## BEGIN GIVEN TEXT

Jack Lab

Jack Lab
My best pose

Sunday, 21 April 2013

Spring Does Seem To Be With Us

It has been a strange day in The Owner's world today! With spring appearing to be finally with us he spent yesterday rummaging around at the back of the shed removing dead leaves, cobwebs, two mouses nests, Small Boys bike and the remains of a dead pheasant from something which he was determined to call a lawn mower. Liberated from the shed detritus that had surrounded it throughout the winter it emerged into the sunshine of a spring afternoon in a decidedly uncooperative mood which in my experience can be counter-productive. In my experience it is always more peaceful to go along with whatever scheme The Owner has embarked upon. Eventually, after much tinkering he hit upon the genius idea of putting fuel in the tank and with a roar, several giddy spiders emerged from various hiding places about the mower and The Owners face was a picture of triumph.

Up the garden by the barbecue is a random collection of grass clippings that The Owner always refers to as the compost heap, but this year he has got a new green wheelie bin for Council Hoomun to come and take away the clippings and so presumably the compost heap will eventually fade away and be forgotten. With great enthusiasm The Owner started to charge around the garden with his lawn mower and putting all the clippings in his new wheelie bin. Early in the winter I had a new toy, like a green tennis ball with a piece of rope on it, but I lost it months ago. The Owner was attacking a particularly dense bit of undergrowth when suddenly his lawn mower started vibrating badly and jumping around in a very excited fashion. Well at least I now know where my toy went, in fact I now have two bits of it to play with, so that was good then! After half the lawns were cut the wheelie bin appeared to be quite full from where I was standing. So The Owner went and got his small steps and clambered up and climbed into the top of the wheelie bin. I remember thinking at the time "That won't end well"! And I was right! After only a small amount of jumping around in the top of it the grass seemed to disappear from my view but The Owner was clearly intent on greater things until it all fell over! The Owner fell under the bush that I wee on outside the front door (which didn't seem to please him particularly) and all the grass that had been in the wheelie bin was now on the garden path. I took the opportunity of a snooze in a soft bed of grass clippings whilst The Owner regained his composure and sought something else to blame for the situation. I am thinking that the whole laying in the grass clippings thing was not my best move as it drew some attention to myself, which made the bin falling over my fault. So I wee'd on the grass clippings and left him to it. I may look out later and see how he is getting on, but in the meantime there is no reason why I can't make use of the sofa for an hour or two, he won't be needing it.

## END GIVEN TEXT
## BEGIN RECORDS PROVIDED

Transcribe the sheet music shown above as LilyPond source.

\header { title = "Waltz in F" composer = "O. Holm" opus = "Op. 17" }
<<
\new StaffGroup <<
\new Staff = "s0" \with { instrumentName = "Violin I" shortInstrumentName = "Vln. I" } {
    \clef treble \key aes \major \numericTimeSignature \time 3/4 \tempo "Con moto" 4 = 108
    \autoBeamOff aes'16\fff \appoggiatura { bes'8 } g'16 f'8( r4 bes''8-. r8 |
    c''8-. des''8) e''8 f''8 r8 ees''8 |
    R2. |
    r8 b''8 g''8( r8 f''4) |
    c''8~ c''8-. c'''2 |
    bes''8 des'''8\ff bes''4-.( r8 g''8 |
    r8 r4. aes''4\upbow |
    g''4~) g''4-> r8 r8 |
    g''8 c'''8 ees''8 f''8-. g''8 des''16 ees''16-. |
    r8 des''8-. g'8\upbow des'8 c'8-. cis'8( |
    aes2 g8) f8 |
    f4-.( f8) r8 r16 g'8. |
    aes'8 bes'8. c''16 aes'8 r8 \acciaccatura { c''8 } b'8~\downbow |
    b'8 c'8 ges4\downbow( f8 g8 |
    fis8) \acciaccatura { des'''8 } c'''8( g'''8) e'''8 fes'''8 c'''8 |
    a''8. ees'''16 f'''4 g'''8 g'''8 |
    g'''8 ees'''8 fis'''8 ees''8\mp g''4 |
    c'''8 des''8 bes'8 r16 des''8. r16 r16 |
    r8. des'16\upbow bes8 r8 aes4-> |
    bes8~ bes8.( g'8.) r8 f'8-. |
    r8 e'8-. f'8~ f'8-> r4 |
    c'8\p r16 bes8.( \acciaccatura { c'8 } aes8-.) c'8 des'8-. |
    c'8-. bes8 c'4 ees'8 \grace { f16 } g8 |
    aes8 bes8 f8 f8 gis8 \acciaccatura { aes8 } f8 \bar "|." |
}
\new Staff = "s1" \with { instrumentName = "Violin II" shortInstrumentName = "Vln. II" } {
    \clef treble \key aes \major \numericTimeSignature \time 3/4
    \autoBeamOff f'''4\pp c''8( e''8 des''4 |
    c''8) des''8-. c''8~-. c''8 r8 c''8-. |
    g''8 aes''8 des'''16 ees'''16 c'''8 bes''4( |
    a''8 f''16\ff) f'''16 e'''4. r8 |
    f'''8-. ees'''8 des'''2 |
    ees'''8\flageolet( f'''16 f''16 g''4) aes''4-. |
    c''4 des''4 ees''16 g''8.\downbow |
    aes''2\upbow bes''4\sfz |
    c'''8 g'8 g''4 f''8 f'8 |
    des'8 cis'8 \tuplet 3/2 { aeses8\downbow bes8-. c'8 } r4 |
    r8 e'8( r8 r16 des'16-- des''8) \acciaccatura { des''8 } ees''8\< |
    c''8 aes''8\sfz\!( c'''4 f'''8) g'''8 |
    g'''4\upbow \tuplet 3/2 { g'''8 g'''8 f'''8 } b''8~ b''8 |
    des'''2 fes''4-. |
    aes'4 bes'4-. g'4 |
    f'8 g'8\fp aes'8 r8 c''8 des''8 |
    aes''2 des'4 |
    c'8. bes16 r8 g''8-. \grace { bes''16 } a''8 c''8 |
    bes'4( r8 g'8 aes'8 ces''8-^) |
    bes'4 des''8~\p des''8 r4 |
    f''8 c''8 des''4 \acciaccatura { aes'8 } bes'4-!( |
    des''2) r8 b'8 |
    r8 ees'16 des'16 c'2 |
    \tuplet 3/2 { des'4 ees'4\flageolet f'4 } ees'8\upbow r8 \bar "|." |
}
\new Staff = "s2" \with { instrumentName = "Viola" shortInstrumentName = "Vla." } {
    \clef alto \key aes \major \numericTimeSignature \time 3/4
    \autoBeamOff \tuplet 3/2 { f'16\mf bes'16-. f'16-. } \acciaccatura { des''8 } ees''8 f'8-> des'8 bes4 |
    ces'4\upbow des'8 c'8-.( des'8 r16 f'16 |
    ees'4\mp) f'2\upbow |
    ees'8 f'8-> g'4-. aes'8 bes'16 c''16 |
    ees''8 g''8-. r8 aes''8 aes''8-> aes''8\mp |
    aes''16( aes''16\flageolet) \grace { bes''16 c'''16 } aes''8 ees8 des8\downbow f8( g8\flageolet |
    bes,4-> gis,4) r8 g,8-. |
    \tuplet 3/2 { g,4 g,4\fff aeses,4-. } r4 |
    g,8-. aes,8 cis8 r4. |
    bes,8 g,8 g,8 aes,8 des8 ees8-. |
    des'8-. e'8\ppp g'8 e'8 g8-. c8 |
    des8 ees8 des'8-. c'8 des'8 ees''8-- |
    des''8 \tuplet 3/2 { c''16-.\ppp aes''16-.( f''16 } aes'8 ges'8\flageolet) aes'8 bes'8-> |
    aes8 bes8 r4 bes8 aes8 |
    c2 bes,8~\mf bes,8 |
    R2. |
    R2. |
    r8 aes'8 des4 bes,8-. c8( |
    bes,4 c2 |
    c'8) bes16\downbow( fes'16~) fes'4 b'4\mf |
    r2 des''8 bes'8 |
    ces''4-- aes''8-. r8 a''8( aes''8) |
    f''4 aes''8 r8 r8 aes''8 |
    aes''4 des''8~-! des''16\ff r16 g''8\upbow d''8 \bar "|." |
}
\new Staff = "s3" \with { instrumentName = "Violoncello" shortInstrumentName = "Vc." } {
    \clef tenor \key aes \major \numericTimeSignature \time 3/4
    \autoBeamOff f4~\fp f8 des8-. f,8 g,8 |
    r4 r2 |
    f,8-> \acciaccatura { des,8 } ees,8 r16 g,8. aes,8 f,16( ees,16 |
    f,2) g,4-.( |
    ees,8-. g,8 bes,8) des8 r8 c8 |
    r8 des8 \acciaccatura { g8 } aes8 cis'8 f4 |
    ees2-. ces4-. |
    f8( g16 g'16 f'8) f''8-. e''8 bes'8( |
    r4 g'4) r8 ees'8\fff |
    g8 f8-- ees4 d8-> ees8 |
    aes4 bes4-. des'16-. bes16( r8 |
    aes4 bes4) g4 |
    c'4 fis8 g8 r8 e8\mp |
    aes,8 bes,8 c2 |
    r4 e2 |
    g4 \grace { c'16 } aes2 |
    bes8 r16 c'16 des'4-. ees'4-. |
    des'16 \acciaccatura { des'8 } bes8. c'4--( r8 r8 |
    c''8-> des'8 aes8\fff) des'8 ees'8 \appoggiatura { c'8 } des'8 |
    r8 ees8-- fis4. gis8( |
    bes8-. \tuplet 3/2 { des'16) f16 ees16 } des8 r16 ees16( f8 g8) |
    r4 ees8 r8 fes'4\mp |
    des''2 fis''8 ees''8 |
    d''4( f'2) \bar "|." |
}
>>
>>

## END RECORDS PROVIDED

**DIRECTIONS**
Please copy the part of the lawn mower post starting with "Spring Does Seem" and going on through "picture of triumph." word for word.

**CORRECT ANSWER**
Spring Does Seem To Be With Us

It has been a strange day in The Owner's world today! With spring appearing to be finally with us he spent yesterday rummaging around at the back of the shed removing dead leaves, cobwebs, two mouses nests, Small Boys bike and the remains of a dead pheasant from something which he was determined to call a lawn mower. Liberated from the shed detritus that had surrounded it throughout the winter it emerged into the sunshine of a spring afternoon in a decidedly uncooperative mood which in my experience can be counter-productive. In my experience it is always more peaceful to go along with whatever scheme The Owner has embarked upon. Eventually, after much tinkering he hit upon the genius idea of putting fuel in the tank and with a roar, several giddy spiders emerged from various hiding places about the mower and The Owners face was a picture of triumph.